50 m st. dowolnym to koronna konkurencja Wasick, która wcześniej wywalczyła już dwa medale mistrzostw świata na tym dystansie na krótkim basenie - srebrny w 2022 roku w Melbourne i brązowy w 2021 w Abu Zabi.
21-letnia Walsh o 0,04 s poprawiła własny rekord świata, który ustanowiła w sobotnim półfinale.
W finale 50 m stylem klasycznym szóste miejsce czasem 29,49 zajęła Dominika Sztandera. Wygrała Litwinka Ruta Meilutyte - 28,54, a kolejne miejsca zajęły Chinka Qianting Tang - 28,86 i Amerykanka Lilly King - 28,91.

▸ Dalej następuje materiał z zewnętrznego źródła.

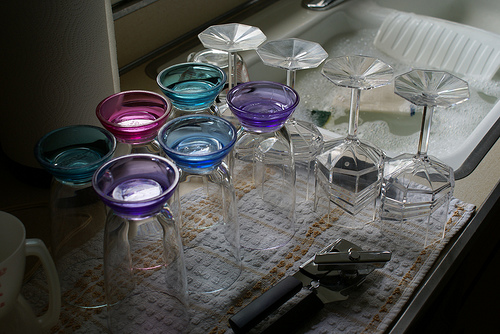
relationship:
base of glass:
[37, 62, 300, 218] [90, 152, 180, 331]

Medal Wasick jest piątym dla Polski na tej imprezie, wszystkie były brązowe. Również trzecie miejsca zajmowali: Kacper Stokowski na 100 m stylem grzbietowym, Krzysztof Chmielewski na 200 m stylem motylkowym oraz sztafety - męska 4x100 m i mieszana 4x50 m, obie stylem dowolnym.
Biało-Czerwoni na zakończenie mistrzostw w niedzielę będą mieli jeszcze szansę powiększyć dorobek. Z najlepszym czasem w eliminacjach do finału awansowała męska sztafeta 4x100 m stylem zmiennym. Początek wyścigu o godz. 19.10.